= EXCERPTED TEXT =
———
TSN Hockey Insiders Bob McKenzie, Pierre LeBrun and Darren Dreger joined host James Duthie to discuss the severity of Mikko Rantanen's injury, what does the future hold for Vancouver defenceman Troy Stecher, and how the Senators are looking to improve after a slow start.
It was one of those moments if you were watching the game on TV or saw the clip on social media you cringed right away. Mikko Rantanen, who’s just been a force for Colorado, 12 points already, 87 last year, goes down really awkwardly. How bad is it?
McKenzie: Colorado Avalanche fans are holding their breath because nobody knows for sure. And you’re absolutely right, James. You look at the video and you see the foot and the ankle twist and it’s not supposed to go that way. That’s not a natural look. Ooh boy. Ugly. In any case, the sense seems to be that it is more likely going to be week-to-week as opposed to day-to-day. But as I said, the Avalanche are probably not going to make any official update until Wednesday. Rantanen did get an MRI earlier on Tuesday. The Avalanche expect to hear something a little more formal late Tuesday or early morning on Wednesday. And at that point, they’ll make their announcement. There are some close to the Avs that suggest that it’s not necessarily going to be long term. I guess that depends on what your definition of long term really is.
Avs off to a great start. The Canucks are off to a solid start at 5-3. A little bit deeper of a team this year. When you get deeper, some players fall down the depth chart. Troy Stecher out of the top-4. Is his camp getting a little restless?
———
Data records:
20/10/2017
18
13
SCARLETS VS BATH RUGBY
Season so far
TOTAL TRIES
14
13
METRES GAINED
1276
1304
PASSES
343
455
———
= ABOUT THIS TASK =
Could you condense the paragraph of the hockey discussion that begins "McKenzie: Colorado Avalanche fans are holding their breath" into a brief bulleted list of its main facts?

= SOLVED EXERCISE =
- Nobody knows for sure how serious Mikko Rantanen's injury is.
- The video shows his foot and ankle twisting in an unnatural direction.
- The injury is thought more likely to be week-to-week than day-to-day.
- Rantanen had an MRI earlier on Tuesday.
- The Avalanche expect more formal word late Tuesday or early Wednesday and probably won't give an official update until Wednesday.
- Some close to the Avs suggest the injury isn't necessarily long term.